This is one of those situations where you have to know the answers before you ask the questions. Most LPR companies would tell you that they read license plates in the high 90% range. Fair Enough. However that’s of license plates that can be read.

What about plates behind a bike rack, or trailer hitch, or covered with mud or snow or ice? What about cars with no plates, or dealer plates in the rear window? What about plates from a foreign country with strange characters or fonts?

I remember a few years ago talking to an LPR company rep in the UK. I asked him what the percentage read rate was. He asked me where was he doing the reading. I said in the UK. He said better than 99%, a requirement by the government to provide LPR technology to the police and enforcement agencies. I then said, “In the US.” When he stopped laughing, he said, “Maybe in the mid 80%, on a good day.”

Seems that in the UK, all license are the same – that is white on black, and the same font.
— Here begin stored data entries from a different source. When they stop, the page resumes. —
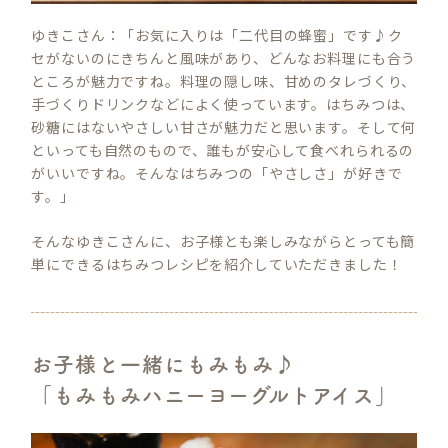
ゆきこさん：「お気に入りは「二代目の蜂蜜」です♪ク
セがないのにきちんと風味があり、どんなお料理にも合う
ところが魅力ですね。料理の隠し味、甘めのタレづくり、
手づくりドリンクなどによく使っています。はちみつは、
砂糖にはないやさしい甘さが魅力だと思います。そして何
といっても自然のもので、誰もが安心して食べれられるの
がいいですね。そんなはちみつの「やさしさ」が好きで
す。」
そんなゆきこさんに、お子様とも楽しみながらとっても簡
単にできるはちみつレシピを紹介していただきました！
お子様と一緒にもみもみ♪
「もみもみハニーヨーグルトアイス」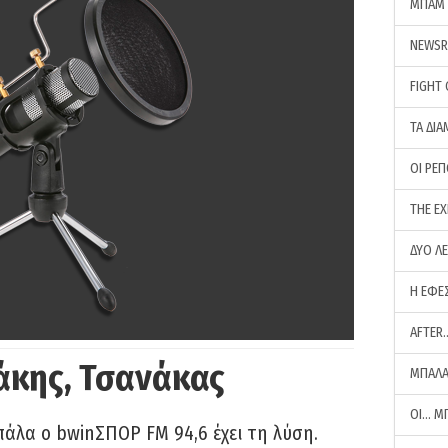
ΜΠΑΜ 
NEWS
FIGHT
ΤΑ ΔΙΑ
ΟΙ ΡΕ
THE E
ΔΥΟ Λ
Η ΕΦΕ
AFTER
άκης, Τσανάκας
ΜΠΑΛΑ
ΟΙ… Μ
πάλα ο bwinΣΠΟΡ FM 94,6 έχει τη λύση.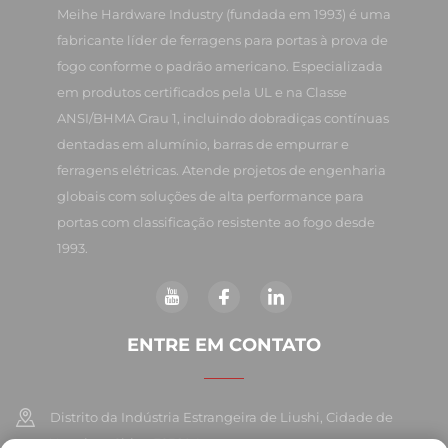
Meihe Hardware Industry (fundada em 1993) é uma
fabricante líder de ferragens para portas à prova de
fogo conforme o padrão americano. Especializada
em produtos certificados pela UL e na Classe
ANSI/BHMA Grau 1, incluindo dobradiças contínuas
dentadas em alumínio, barras de empurrar e
ferragens elétricas. Atende projetos de engenharia
globais com soluções de alta performance para
portas com classificação resistente ao fogo desde
1993.
ENTRE EM CONTATO
Distrito da Indústria Estrangeira de Liushi, Cidade de
Yueqing, China 325604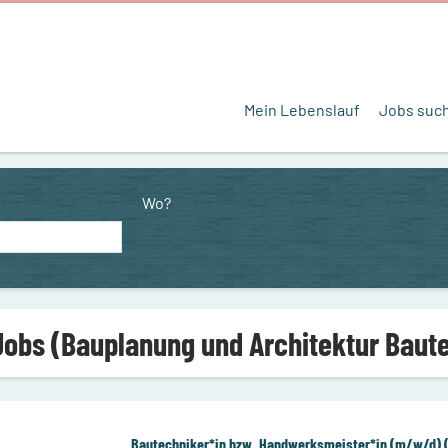
Mein Lebenslauf
Jobs suc
Wo?
Jobs (Bauplanung und Architektur Baut
Bautechniker*in bzw. Handwerksmeister*in (m/w/d) 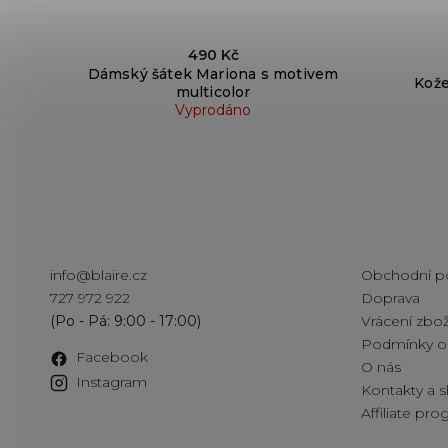
490 Kč
Dámský šátek Mariona s motivem
Kože
multicolor
Vyprodáno
Kontakt
Informac
info
@
blaire.cz
Obchodní p
727 972 922
Doprava
Vrácení zbož
Podmínky oc
Facebook
O nás
Instagram
Kontakty a
Affiliate pr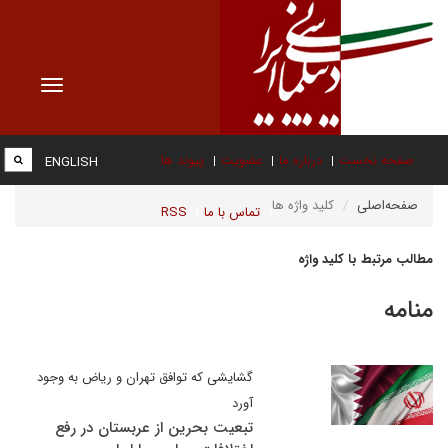
Toggle
vigation
صفحه نخست
درباره ما
عضویت
پیوند ها
ENGLISH
صفحه‌اصلی
کلید واژه ها
تماس با ما
RSS
مطالب مرتبط با کلید واژه
منامه
گشایشی که توافق تهران و ریاض به وجود
آورد
تبعیت بحرین از عربستان در رفع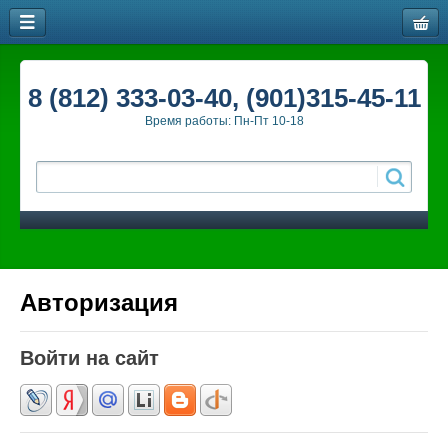
8 (812) 333-03-40, (901)315-45-11
Время работы: Пн-Пт 10-18
Авторизация
Войти на сайт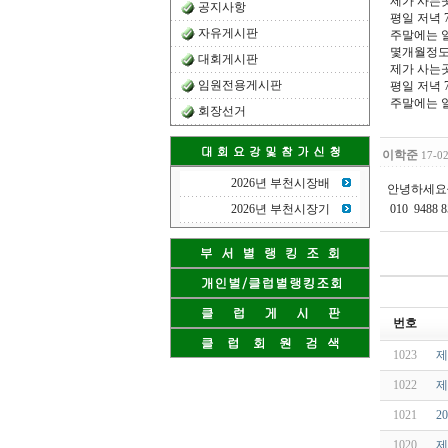
제가 사는
공지사항
평일 저녁 
자유게시판
주말에는 일
몇개월정도
대회게시판
제가 사는
임원전용게시판
평일 저녁 
주말에는 일
회장선거
이학준
17-02
2026년 부천시장배
안녕하세요
2026년 부천시장기
010 9488
번호
1023
제
1022
제
1021
2
1020
제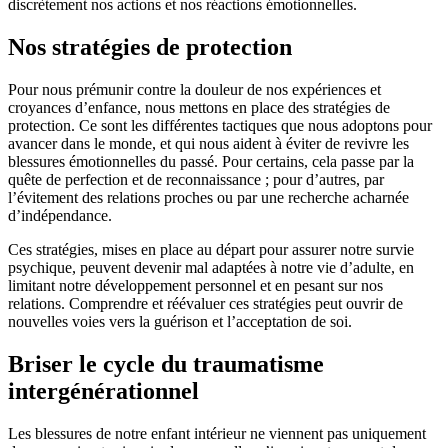
discrètement nos actions et nos réactions émotionnelles.
Nos stratégies de protection
Pour nous prémunir contre la douleur de nos expériences et
croyances d’enfance, nous mettons en place des stratégies de
protection. Ce sont les différentes tactiques que nous adoptons pour
avancer dans le monde, et qui nous aident à éviter de revivre les
blessures émotionnelles du passé. Pour certains, cela passe par la
quête de perfection et de reconnaissance ; pour d’autres, par
l’évitement des relations proches ou par une recherche acharnée
d’indépendance.
Ces stratégies, mises en place au départ pour assurer notre survie
psychique, peuvent devenir mal adaptées à notre vie d’adulte, en
limitant notre développement personnel et en pesant sur nos
relations. Comprendre et réévaluer ces stratégies peut ouvrir de
nouvelles voies vers la guérison et l’acceptation de soi.
Briser le cycle du traumatisme
intergénérationnel
Les blessures de notre enfant intérieur ne viennent pas uniquement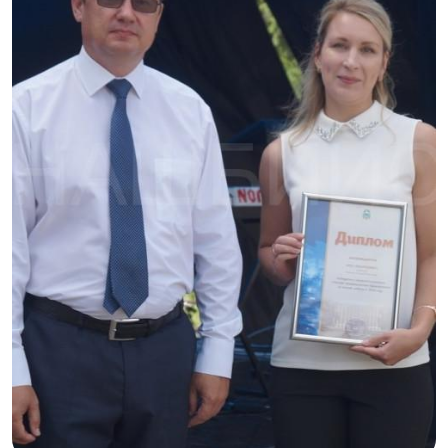
С полей Алтая
Твоя Пятница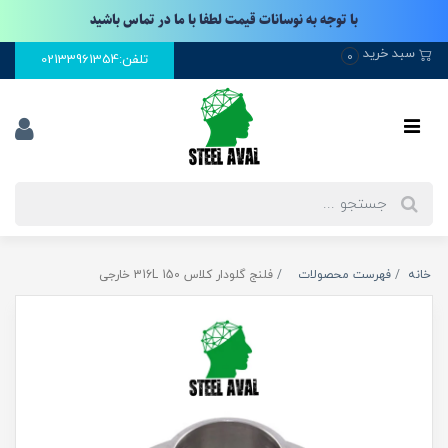
با توجه به نوسانات قیمت لطفا با ما در تماس باشید
سبد خرید
0
تلفن:02133961354
خانه
فهرست محصولات
فلنج گلودار کلاس 150 316L خارجی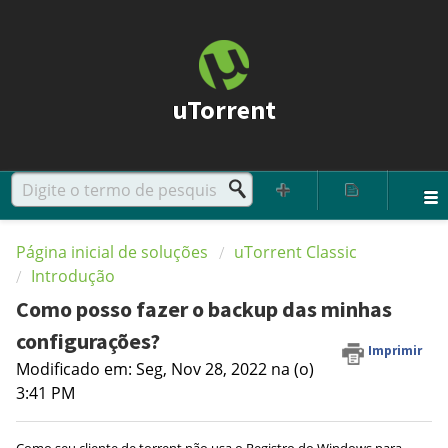
uTorrent
Página inicial de soluções
uTorrent Classic
Introdução
Como posso fazer o backup das minhas
configurações?
Imprimir
Modificado em: Seg, Nov 28, 2022 na (o)
3:41 PM
Como seu cliente de torrent não usa o Registro do Windows para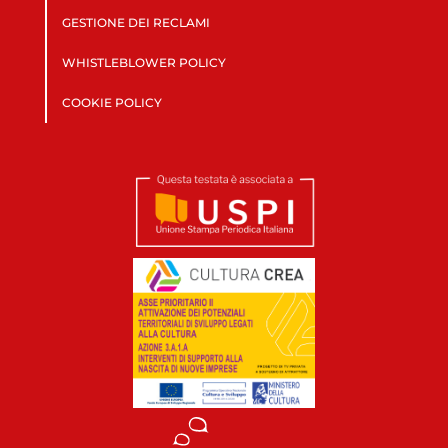
GESTIONE DEI RECLAMI
WHISTLEBLOWER POLICY
COOKIE POLICY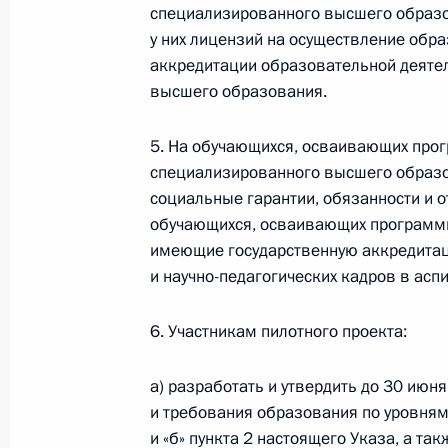
специализированного высшего образо
у них лицензий на осуществление обр
Встреча с Министром науки и выс
аккредитации образовательной деяте
Фальковым
высшего образования.
3 января 2023 года, 12:00
5. На обучающихся, осваивающих про
специализированного высшего образов
Законодательно предусмотрена во
социальные гарантии, обязанности и 
муниципальных школ под контроль 
обучающихся, осваивающих программы
имеющие государственную аккредитац
29 декабря 2022 года, 21:45
и научно-педагогических кадров в аспи
6. Участникам пилотного проекта:
Подписан закон о квоте на обучени
и детей ряда категорий военных
а) разработать и утвердить до 30 июн
и требования образования по уровням
29 декабря 2022 года, 21:40
и «б» пункта 2 настоящего Указа, а т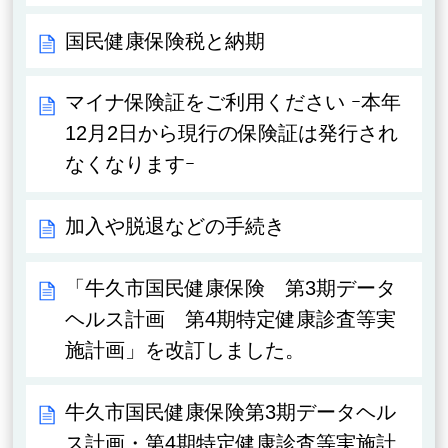
国民健康保険税と納期
マイナ保険証をご利用ください ｰ本年
12月2日から現行の保険証は発行され
なくなりますｰ
加入や脱退などの手続き
「牛久市国民健康保険 第3期データ
ヘルス計画 第4期特定健康診査等実
施計画」を改訂しました。
牛久市国民健康保険第3期データヘル
ス計画・第4期特定健康診査等実施計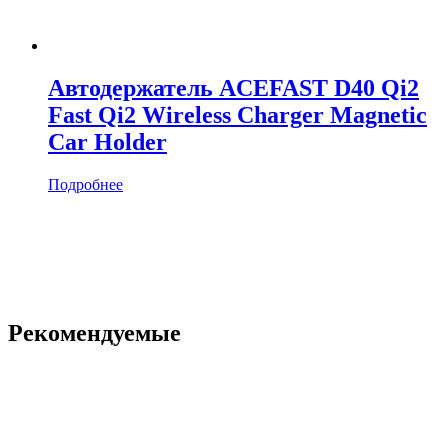
Автодержатель ACEFAST D40 Qi2
Fast Qi2 Wireless Charger Magnetic
Car Holder
Подробнее
Рекомендуемые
In the US, every state is different, plus in most states, there are different designs, pictures, and PR slogans. I understand there are more than 50 different designs in California alone. The computer must be trained to differentiate between all these and do it accurately.

Technology has moved on since my conversation in the UK. However even if the camera/computer combination is capable of reading and decoding 100% of plates it can see, what about those listed in paragraph above?

If I am scanning cars on the freeway, or those parked on a city street and miss a few, one could say “so what.” I’m still probably getting more accuracy that if I was relying on a PEO entering data on their hand held. But what if I’m relying on LPR to allow vehicles to enter and exit a garage? If I miss 10% and don’t have any other way to get them in or out, I have a real problem in the lanes.

Granted the read rate may be higher in garages because the cars are stopped, the cameras aligned perfectly, and lighting is ‘just right.’ But still, some will be missed.

The point is that when you ask about read rates, be sure you ask the right questions. The answers may all be true, but not all are helpful.

JVH

Picture of John Van Horn

John Van Horn

3 Responses

  1. Just to be pedantic, UK number plates haven’t been white/silver on black since Adam was a child. Front plates are black characters on a retro reflective white background, rear are black characters on a yellow retro reflective background. This design is pretty similar across many European countries now; pity we left Europe.
    Both front and rear are mandatory on everything except motor cycles which omits the front plate However, the point you make is very valid no one guarantees 100% scans even here and people that I trust tend to get nervous when you start to talk above about 97%. The thing is if you get 97% going in and 97% going out, your matching could be as low as 94%, so not yet perfect.

    I remember may years ago talking to a wise man who identified a rather different problem; false reads. I understand that all number plate reading is done using probability. This collection of pixels represents an A, B, C. etc. with a certain probability if that is above the program threshold then it is the assessed character. Only it is of course quite possible to read a mud splat as a licence plate to the required level of “accuracy”. In a car park system this would be an inconvenience, when the camera is being used for law enforcement, the context of our conversation, with the threat of legal sanction, its much more serious. How do you guys out tere deal with this today?

  2. Hi Peter –
    Glad to have the record correct — The issue is that they are all the same. That makes reading much easier as the algorithm can be taught to work in all cases.
    As for the issue of “misreads” I yield to those more expert than I.